To have your antique rug appraised contact a reputable dealer, send them photos of your rug, and let them know the purpose of your appraisal:

  • Are you looking to sell it, and want to know how much the dealer would pay for it? If the dealer is making an offer, it's not really an appraisal but rather an offer to purchase at the price set by the dealer.
  • Are you interested in an auction house reserve price estimate? This is the least you would be willing to sell it for at auction - a safety net to protect your interests, so to speak.
  • Do you want an assessment of what a fair market retail value would be? In other words, how much would a dealer expect to get for it if sold to a retail client.
  • Are you wondering what a fair trade in value would be? In this case you're likely looking to upgrade your rug to a better one or change the look of your room.

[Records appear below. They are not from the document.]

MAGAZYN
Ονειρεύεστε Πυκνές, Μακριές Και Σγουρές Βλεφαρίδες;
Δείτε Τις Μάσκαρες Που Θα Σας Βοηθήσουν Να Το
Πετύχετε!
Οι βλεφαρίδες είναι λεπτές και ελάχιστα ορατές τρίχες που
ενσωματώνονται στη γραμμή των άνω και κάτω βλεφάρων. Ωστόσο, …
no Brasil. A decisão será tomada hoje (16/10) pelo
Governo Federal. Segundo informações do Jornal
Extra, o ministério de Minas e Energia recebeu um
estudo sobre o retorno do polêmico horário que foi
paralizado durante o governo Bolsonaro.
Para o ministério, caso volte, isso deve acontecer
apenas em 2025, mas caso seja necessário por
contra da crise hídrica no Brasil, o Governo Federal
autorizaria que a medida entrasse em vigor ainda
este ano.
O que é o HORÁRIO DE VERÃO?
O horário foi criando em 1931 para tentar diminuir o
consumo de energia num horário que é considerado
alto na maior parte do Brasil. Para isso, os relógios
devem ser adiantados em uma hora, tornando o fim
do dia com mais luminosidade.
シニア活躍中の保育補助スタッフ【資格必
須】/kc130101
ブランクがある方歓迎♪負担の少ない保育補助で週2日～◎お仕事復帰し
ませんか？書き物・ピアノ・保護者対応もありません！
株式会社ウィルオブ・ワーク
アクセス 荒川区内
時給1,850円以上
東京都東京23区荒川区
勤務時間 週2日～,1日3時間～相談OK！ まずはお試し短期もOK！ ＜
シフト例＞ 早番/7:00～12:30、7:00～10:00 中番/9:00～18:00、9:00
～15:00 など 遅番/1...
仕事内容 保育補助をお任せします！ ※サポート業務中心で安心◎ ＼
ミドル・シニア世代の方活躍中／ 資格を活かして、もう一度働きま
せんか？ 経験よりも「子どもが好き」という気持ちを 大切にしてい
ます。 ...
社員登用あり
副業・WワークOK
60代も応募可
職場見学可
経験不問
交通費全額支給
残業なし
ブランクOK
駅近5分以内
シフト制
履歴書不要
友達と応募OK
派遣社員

  • Do you want to insure it, and require a fair market retail value appraisal? These appraisals will always be full written appraisals as required by insurance companies.
After you define the purpose, the appraiser will help you determine the type of appraisal needed:
  • Full written appraisal - These appraisals will usually cost a minimum of $500, if not more, depending on the dealer so be sure to ask what the fee is before having them look at your rug. A full written appraisal costs more since once the document is signed and delivered it is considered to be a legal document. It also takes considerable time to research comparable values and prepare the documentation. In addition, should a legal situation arise relating to the value of the rug, the person who issued the appraisal might get called into court to testify and lay his credibility on the line.
  • Verbal estimation of value - These less formal estimates will usually cost around $100, unless you're asking the dealer to make an offer on the rug. Dealers may do some research on sales of comparable pieces if needed to help them determine values, but no written documentation is provided with a verbal estimation of value.

    Note: It is generally accepted practice in the antiques marketplace that a dealer providing an appraisal should not also make an offer on an antique being appraised. A dealer who does this is behaving unethically, and you should steer clear of doing business with them. Reputable dealers will either act as a buyer making an offer or an appraiser helping you determine value, not both.